From what I can tell, there are at least two things that you are doing wrong.
First, it seems that your query file has multiple sequences. If that's indeed the case, psiblast
will search with each sequence individually (and sequentially), and each search will overwrite the results of previous. That is extremely wasteful because it will take lots of time and in the end you will get results only for your last sequence. If you have multiple sequences, split them into individual files and have the results stored into different files. The search will take the same amount of time, but you will end up with results for all sequences rather than just the last one.

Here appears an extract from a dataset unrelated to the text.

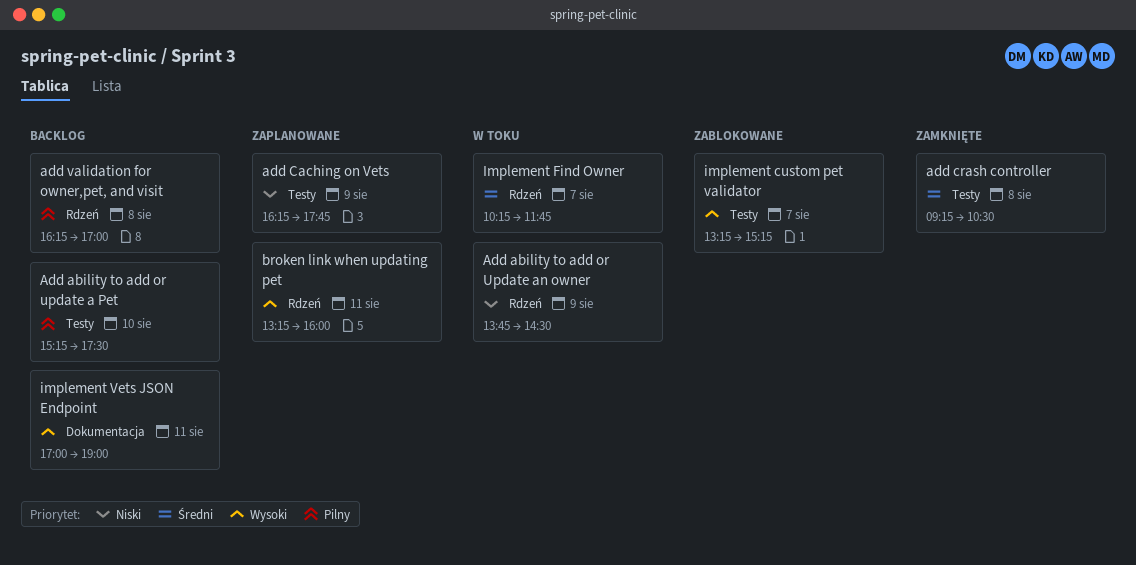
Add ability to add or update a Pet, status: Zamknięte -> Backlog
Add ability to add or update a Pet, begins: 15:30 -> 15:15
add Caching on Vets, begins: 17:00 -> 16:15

Second, the way you formulated the command will save thePSSM after the second iteration. Yes, the PSSM file contains the converted multiple alignment of BLAST hits rather than your starting sequences. However, there is a -save_pssm_after_last_round
switch that does exactly what it sounds like. If you don't invoke it, the PSSM will be from the penultimate iteration, which is again wasteful because the results of last iteration will not count for anything. In fact, the following command will produce exactly the same PSSM as yours while running one fewer iteration:
psiblast -query myfasta.fasta -db mydb -num_iterations 2 -out_pssm mypssm.smp -save_pssm_after_last_round
By the way, what you posted in the other thread:
Warning: [psiblast] Query_1: Composition-based score adjustment conditioned on sequence properties and unconditional composition-based score adjustment is not supported with PSSMs, resetting to default value of standard composition-based statistics
As it says, it is only a warning and you can safely ignore it. When running more than one iteration, psiblast
will use the newly created PSSM and therefore can't apply composition-based statistics because those are pre-calculated only for single-iteration searches that use fixed substitution matrices. The warning will not appear if you run the same command as you did but with a single iteration.
When I run it I see this at the top:
PssmWithParameters ::= { pssm { isProtein TRUE, numRows 28, numColumns 2291, byRow FALSE, query seq { id { local str "Query_147" }, descr { title "419612_0:004b79" },
And "419612_0:004b79" is the name of my last sequence, out of 147 queries. What does this mean? It doesn't mean that the matrix is only based on the last sequence does it?